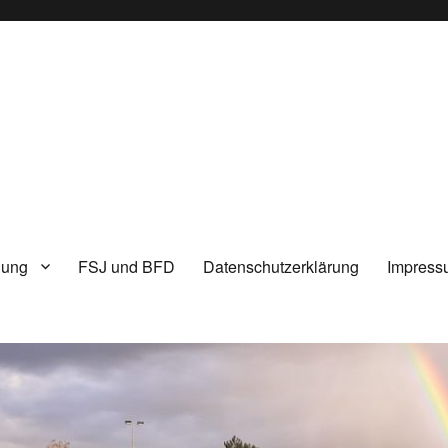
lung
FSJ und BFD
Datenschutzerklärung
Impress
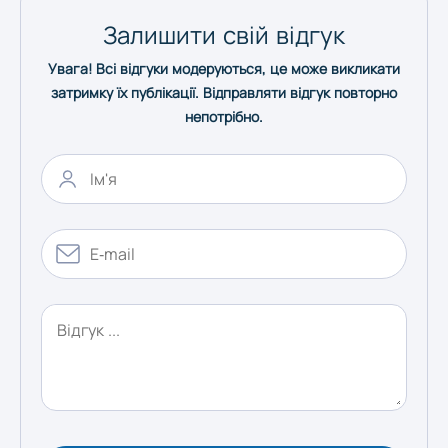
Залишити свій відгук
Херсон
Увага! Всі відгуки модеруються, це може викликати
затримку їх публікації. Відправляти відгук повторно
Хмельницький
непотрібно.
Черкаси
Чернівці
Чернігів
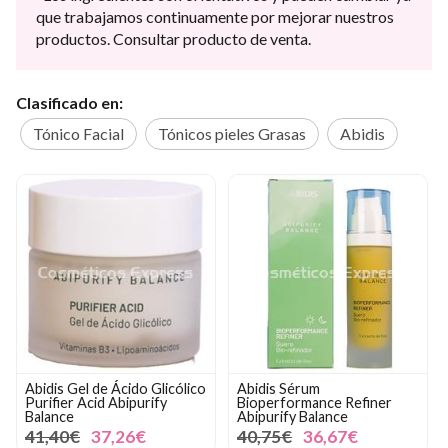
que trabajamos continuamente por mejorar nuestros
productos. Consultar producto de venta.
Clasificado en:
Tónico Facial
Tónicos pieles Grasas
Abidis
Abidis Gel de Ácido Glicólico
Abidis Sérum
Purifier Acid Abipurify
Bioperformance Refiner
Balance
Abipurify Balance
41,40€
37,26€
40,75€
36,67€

# # #

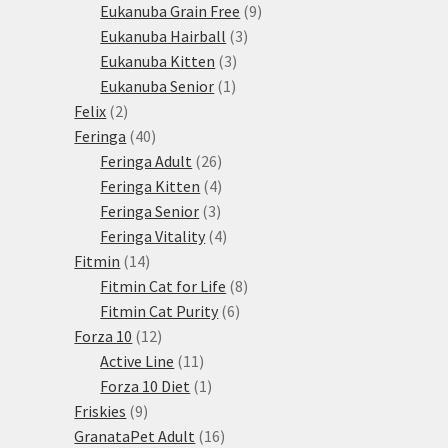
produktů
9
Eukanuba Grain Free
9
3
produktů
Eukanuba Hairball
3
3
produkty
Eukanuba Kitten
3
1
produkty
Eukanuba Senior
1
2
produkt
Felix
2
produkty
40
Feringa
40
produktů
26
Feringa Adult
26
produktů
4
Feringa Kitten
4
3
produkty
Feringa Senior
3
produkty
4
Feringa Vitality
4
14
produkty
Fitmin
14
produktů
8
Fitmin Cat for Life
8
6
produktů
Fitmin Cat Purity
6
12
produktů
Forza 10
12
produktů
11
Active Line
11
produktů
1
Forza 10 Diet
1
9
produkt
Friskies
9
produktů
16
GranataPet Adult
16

# # #

**PROBLEM TO SOLVE:** State how many lines of the material above contain the string "Abipurify", and give only the number.

**COMPLETED EXERCISE:** 2